Text excerpt
Introducing Scalable Capital

With a successful operation in Germany Scalable Capital launched in the UK in August at a time of great uncertainty and volatility in global markets which allowed it to showcase its unique proposition to best effect.

Scalable Capital uses sophisticated technology to create a portfolio of ETFs for each client based upon their risk appetite and then projects future levels of risk based on recent market activity. In contrast to traditional wealth managers it dynamically adjusts the mixture of asset classes in its portfolios to enable investors to capitalise on markets where risk is rewarded, and limit exposure to excess risk in more volatile conditions.

Scalable Capital aims to deliver an institutional class product, based upon its proprietory technology, at a fraction of the cost of traditional discretionary wealth management.

  • Sophisticated digital discretionary investment management
  • Portfolios of ETFs based on investor's attitude to risk
  • Ongoing dynamic risk-based management based on value at risk
  • Minimum investment £5,000
  • Total charge 1% - 0.75% Scalable Capital 0.25% (ave) ETF management fee
  • Desktop, tablet, iOS and Android
  • General Investment Account, ISA (SIPP late 2016)
scalable capital - intelligent investing

Scalable Capital delivers automated discretionary wealth management based upon its sophisticated proprietary technology.

In the application process potential investors are asked questions regarding their financial objectives, their knowledge and experience of financial products and their personal financial circumstances.

Subject to them being considered suitable to receive automated financial advice, the platform dynamically allocates each investor a portfolio of ETFs based upon a quantitative measure of their risk tolerance; its technology uses forward-looking projections, based on recent market developments, to measure the level of risk in this portfolio and then adjusts it accordingly.

Scalable Capital markets itself as delivering ‘an institutional class product using state-of-the-art technology, available to retail investors for the first time, at a fraction of the cost.’

It uses a professional risk measure known as value-at-risk (VAR) to determine the risk in a client's portfolio daily and to decide whether a change in the allocation is required in order to keep it in line with the client's selected risk category.

The risk categories represent the proportion of a fund that could be at risk in a really bad year; for example a ‘15% portfolio’ means that in a really bad year, there is a 95% chance that this fund won’t lose more than 15% .

There are 23 risk categories available, ranging from 3% VAR to 25% VAR and you may be able to select from all of them or a limited sub-set based upon a suitability test.

Its platform makes much of the technology that underpins it, and its risk-based approach is a key point of differentiation; as a consequence Scalable Capital feels slightly more serious than some of its rivals and it may appeal in the first instance to more sophisticated investors.

Request
Pick up the overview of Scalable Capital after its final sentence and extend it with a few more paragraphs in the same style.

Data block
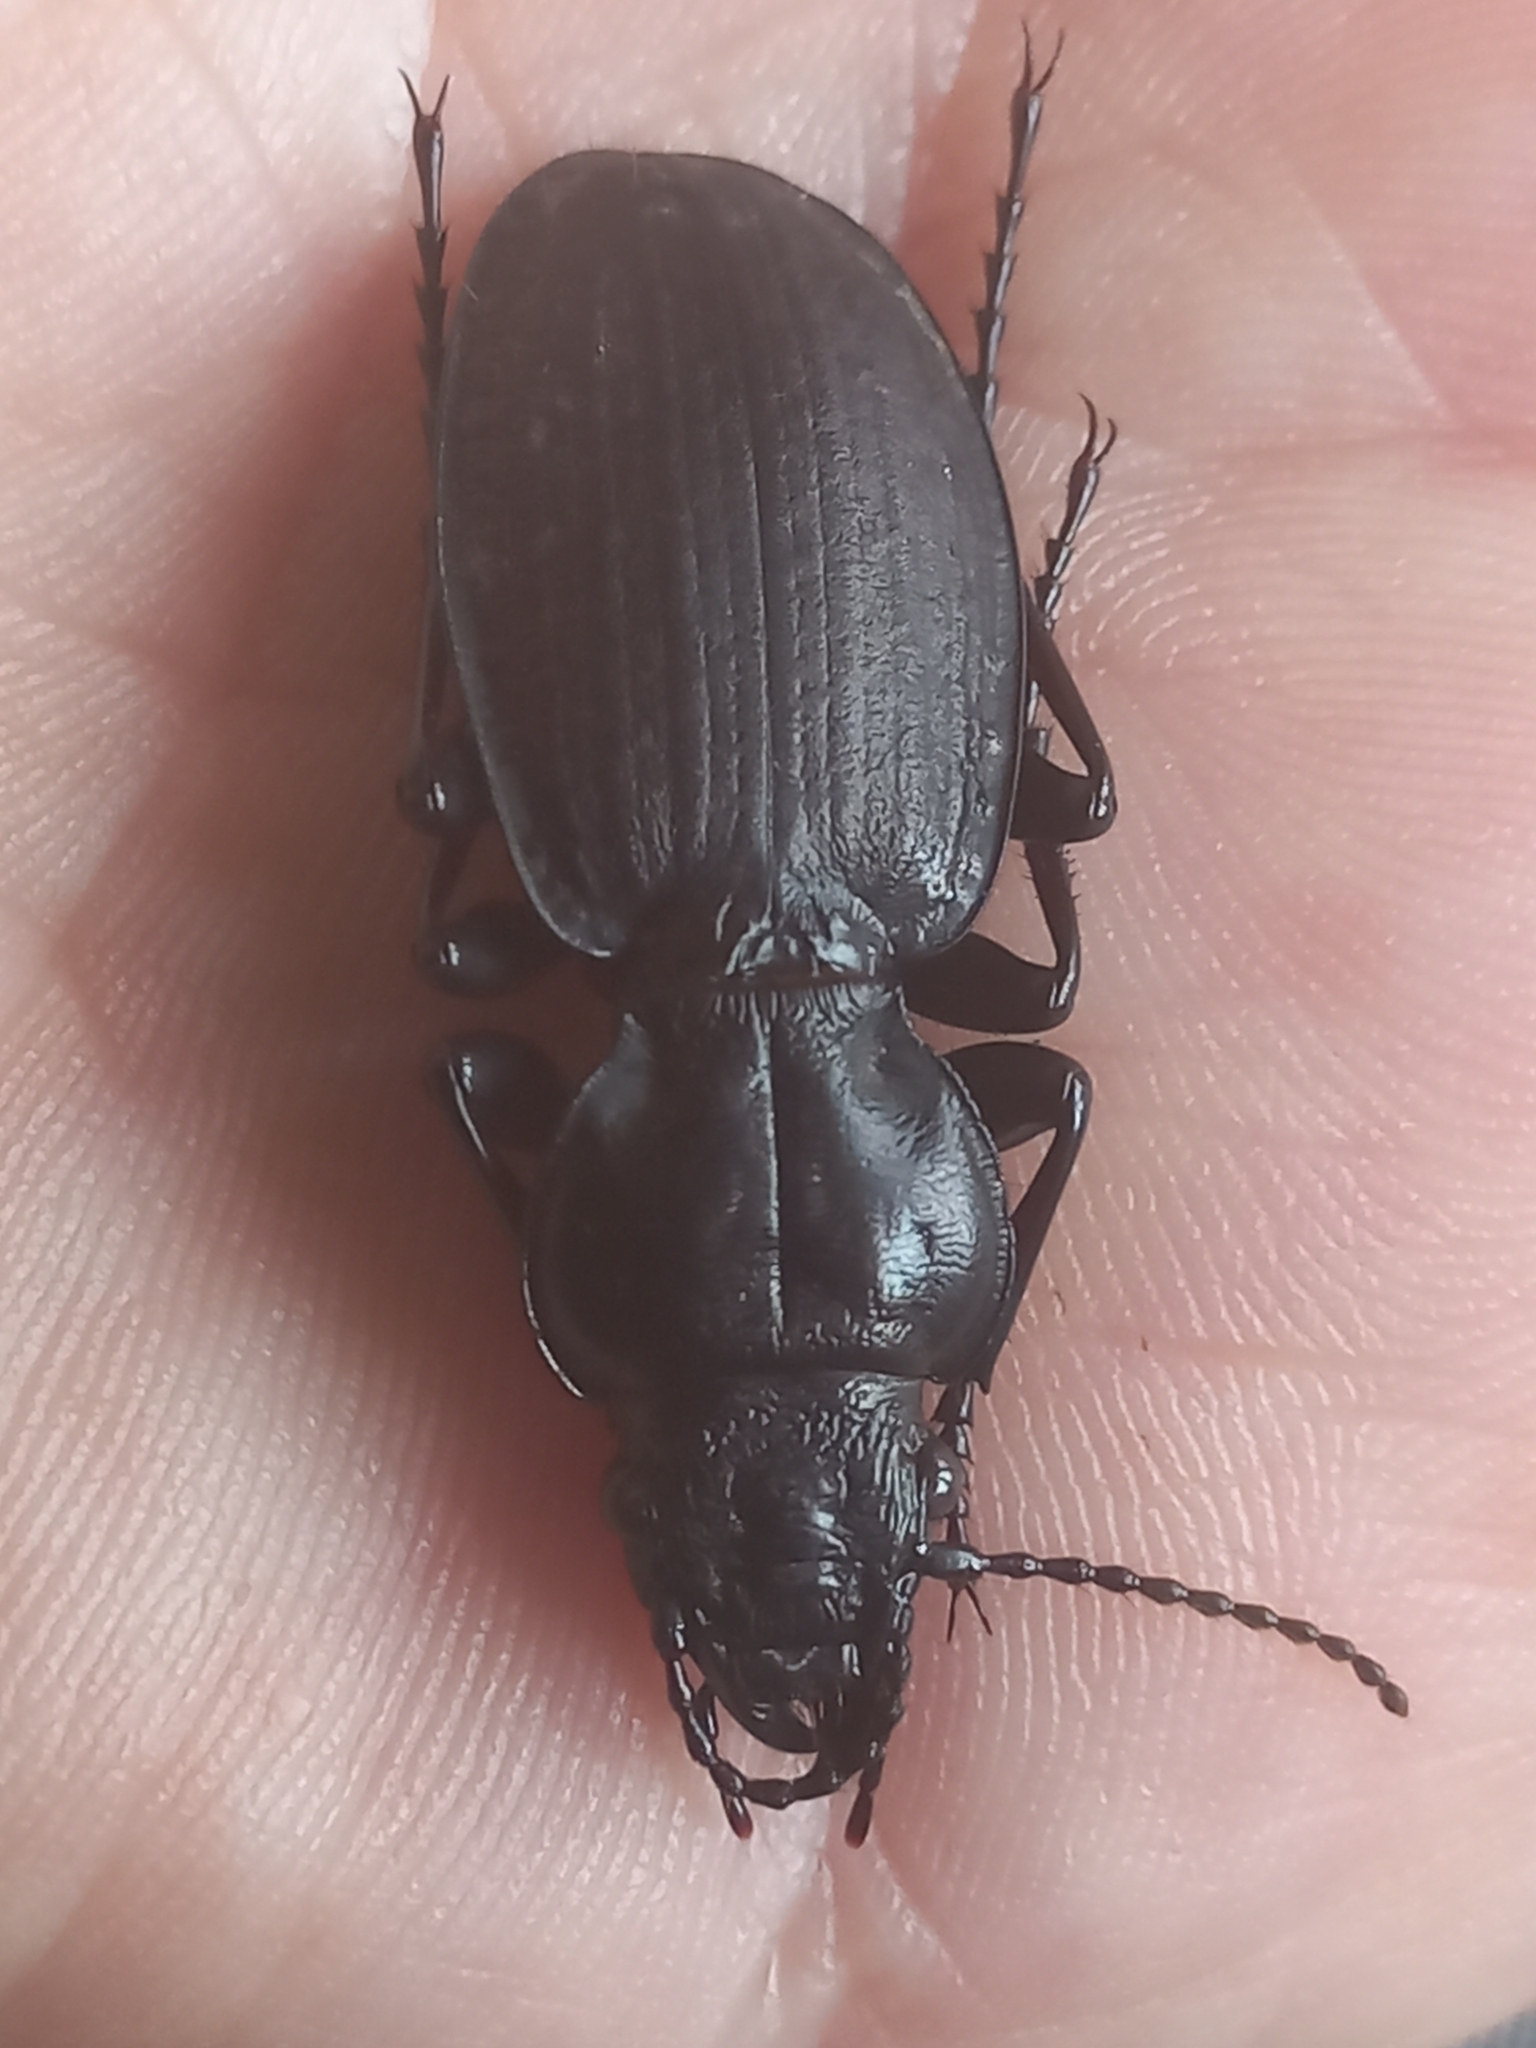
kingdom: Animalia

Exercise result
With all investing comes risk and for Scalable Capital’s method to be effective, it is important that you select a risk category that you feel comfortable with during the application process; thereafter the platform is mandated to make investment decisions on your behalf based upon the risk category deemed appropriate according to your application.

     Simple - automated discretionary wealth management service

     Flexible - General Investment Account, ISA, SIPP (late 2016)

     Secure - robust online application process, highest levels of data integrity

     Accessible - performance 24/7/365 via desktop, tablet or iOS and Android apps

     Low Fees - 0.75% platform fee + 0.25% (ave) ETF management charge

     Risk Managed - optimised portfolio created and monitored for each client

     Dynamic - ongoing risk assessment and adjustment of asset allocation

     Transparent - no hidden charges, real time view of portfolio

starting with scalable capital

The Scalable Capital sign-up process consists of an online questionnaire which allows you to set your objectives, asks you for your knowledge and experience of financial products, considers your personal circumstances and assesses your attitude to risk.

Based upon your risk profile, and assuming you are considered suitable to receive automated investment advice, you are allocated a portfolio of exchange traded funds (ETFs).

The mixture and weighting of different investments and asset classes within your portfolio will change over time as their respective risk changes and your allocation is adjusted to stay in line with your risk category.

ETFs are the highly flexible and cost-effective building blocks with which many robo-advisers build their portfolios and Scalable Capital has built a selector that monitors more than 1,500 ETFs in the UK to make sure they invest in those with the best characteristics based upon cost, liquidity, risk and tax efficiency.

 

Step 1 - Set your financial objectives

 



 

 

 

 

 

 

 

 

Step 2 - Set your time horizon

 

 

 

 

 

Step 3 - Set your attitude to risk

 



 

 

 

Step 4 - Declare your knowledge and experience of savings and investment products and services you have used in the past.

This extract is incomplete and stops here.